## [Questions]
1) Answer these questions using the text on TARAs, one answer per line:
(a) What is named as one of the main disadvantages of the appliance?
(b) What does the Hilliard Tooth-moving Thermopliers use to create localized deformations?
(c) How do TARAs fabricated with soft blanks tend to perform?
2) Rewrite the part of the text on TARAs that opens with the words "It can be assumed" and closes with "popularity of TARAs.", putting "economical" in place of "affordable".

## [Exercise passage]
Content starts

It can be assumed that the appliance is easier to work with. It does not require any special intra-oral skills. One of the main disadvantages is the cost. It can be deduced that the high cost may be related to the large number of TARAs required in each case and, more importantly, to the royalty payable to the manufacturer. In this article, a new method is described and cases presented using TARAs fabricated without the use of computers. The aim of developing this method is to attempt to provide a more affordable alternative and further enhance the popularity of TARAs.

There have been several methods advocated in generating orthodontic force in TARAs. The Hilliard Tooth-moving Thermopliers (Raintree Essix Inc., Metairie, USA) uses heat to create localized deformations. Minor tooth movements have been achieved. Invisalign^® uses computer-aided fabrication. A common feature of these methods is that orthodontic force is generated by recovery of the wall of the TARA from its deflected position. TARAs fabricated with soft blanks tend to be less effective.⁴ Using thicker blanks presents a different clinical problem in that the TARAs cannot then be fully seated unless the increments of change are very small. This is particularly evident when the point of applying the force is near the incisal edge or occlusal surface. Invisalign^® overcomes this problem by issuing to the patient a series of many TARAs fabricated from a single impression using computer technology. Without the aid of computer, it would be impossible to fabricate so many TARAs at small incremental changes with such accuracy.⁵

Ideally, the orthodontic force should be sustained through distance and time, of a suitable magnitude and delivered at a point most suited to induce tooth movement in the desired direction.

Content ends

## [Given data]
Content starts

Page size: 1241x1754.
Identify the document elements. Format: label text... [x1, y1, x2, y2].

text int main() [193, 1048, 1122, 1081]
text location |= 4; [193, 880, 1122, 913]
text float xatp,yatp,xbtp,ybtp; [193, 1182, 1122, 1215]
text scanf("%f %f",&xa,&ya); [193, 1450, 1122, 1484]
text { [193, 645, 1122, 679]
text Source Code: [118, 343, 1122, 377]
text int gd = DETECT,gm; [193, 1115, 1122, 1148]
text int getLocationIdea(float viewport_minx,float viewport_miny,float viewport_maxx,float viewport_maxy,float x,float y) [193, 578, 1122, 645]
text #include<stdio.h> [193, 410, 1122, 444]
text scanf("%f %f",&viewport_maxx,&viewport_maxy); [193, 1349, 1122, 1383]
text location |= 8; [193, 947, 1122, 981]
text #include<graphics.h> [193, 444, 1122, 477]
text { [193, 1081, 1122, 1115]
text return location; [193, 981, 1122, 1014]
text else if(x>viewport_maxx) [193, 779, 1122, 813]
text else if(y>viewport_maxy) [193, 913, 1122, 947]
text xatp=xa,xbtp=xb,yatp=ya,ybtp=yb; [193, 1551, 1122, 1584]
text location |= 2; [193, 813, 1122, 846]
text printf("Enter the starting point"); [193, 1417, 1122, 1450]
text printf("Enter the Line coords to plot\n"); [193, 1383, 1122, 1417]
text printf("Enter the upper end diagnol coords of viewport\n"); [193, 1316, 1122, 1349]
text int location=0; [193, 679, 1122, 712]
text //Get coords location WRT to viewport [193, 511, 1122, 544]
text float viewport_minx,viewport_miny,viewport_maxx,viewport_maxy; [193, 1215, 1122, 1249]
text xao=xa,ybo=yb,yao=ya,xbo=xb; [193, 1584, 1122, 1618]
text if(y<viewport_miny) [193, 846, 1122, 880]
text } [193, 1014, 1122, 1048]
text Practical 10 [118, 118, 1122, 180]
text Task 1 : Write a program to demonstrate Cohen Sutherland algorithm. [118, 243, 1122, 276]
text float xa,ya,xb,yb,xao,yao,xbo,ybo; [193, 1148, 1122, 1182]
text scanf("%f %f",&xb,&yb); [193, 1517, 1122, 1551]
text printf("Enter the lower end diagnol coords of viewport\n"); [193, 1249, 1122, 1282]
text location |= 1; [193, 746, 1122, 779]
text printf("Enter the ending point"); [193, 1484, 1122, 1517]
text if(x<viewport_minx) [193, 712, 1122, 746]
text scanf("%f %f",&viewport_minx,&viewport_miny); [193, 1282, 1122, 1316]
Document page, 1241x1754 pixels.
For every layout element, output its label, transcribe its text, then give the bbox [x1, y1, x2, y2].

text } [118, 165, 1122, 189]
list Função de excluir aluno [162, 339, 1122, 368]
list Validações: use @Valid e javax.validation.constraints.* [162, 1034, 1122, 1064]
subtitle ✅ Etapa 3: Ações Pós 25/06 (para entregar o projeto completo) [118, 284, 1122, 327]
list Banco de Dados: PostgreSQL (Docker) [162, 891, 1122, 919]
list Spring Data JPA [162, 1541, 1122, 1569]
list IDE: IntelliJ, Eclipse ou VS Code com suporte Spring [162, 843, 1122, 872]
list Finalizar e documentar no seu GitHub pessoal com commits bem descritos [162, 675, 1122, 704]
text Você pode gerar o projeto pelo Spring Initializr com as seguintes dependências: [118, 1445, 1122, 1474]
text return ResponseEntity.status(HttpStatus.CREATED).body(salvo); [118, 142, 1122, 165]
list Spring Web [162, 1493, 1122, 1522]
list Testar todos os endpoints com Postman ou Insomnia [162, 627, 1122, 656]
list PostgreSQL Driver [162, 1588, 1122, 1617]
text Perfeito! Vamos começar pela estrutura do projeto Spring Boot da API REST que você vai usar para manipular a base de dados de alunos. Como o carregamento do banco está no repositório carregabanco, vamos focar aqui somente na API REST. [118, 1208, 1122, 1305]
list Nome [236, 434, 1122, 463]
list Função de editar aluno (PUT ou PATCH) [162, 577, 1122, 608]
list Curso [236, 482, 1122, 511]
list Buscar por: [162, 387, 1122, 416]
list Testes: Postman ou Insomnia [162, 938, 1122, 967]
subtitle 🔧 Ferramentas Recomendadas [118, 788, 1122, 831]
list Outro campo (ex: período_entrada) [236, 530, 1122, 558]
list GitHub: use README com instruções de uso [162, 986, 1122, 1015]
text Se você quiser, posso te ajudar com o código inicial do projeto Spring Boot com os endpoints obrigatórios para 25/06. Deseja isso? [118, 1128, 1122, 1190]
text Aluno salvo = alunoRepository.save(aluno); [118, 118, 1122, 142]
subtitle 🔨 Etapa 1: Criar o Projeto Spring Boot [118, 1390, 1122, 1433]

Content ends

## [Solved tasks]
1)
(a) The cost.
(b) Heat.
(c) They tend to be less effective.

2)
It can be assumed that the appliance is easier to work with. It does not require any special intra-oral skills. One of the main disadvantages is the cost. It can be deduced that the high cost may be related to the large number of TARAs required in each case and, more importantly, to the royalty payable to the manufacturer. In this article, a new method is described and cases presented using TARAs fabricated without the use of computers. The aim of developing this method is to attempt to provide a more economical alternative and further enhance the popularity of TARAs.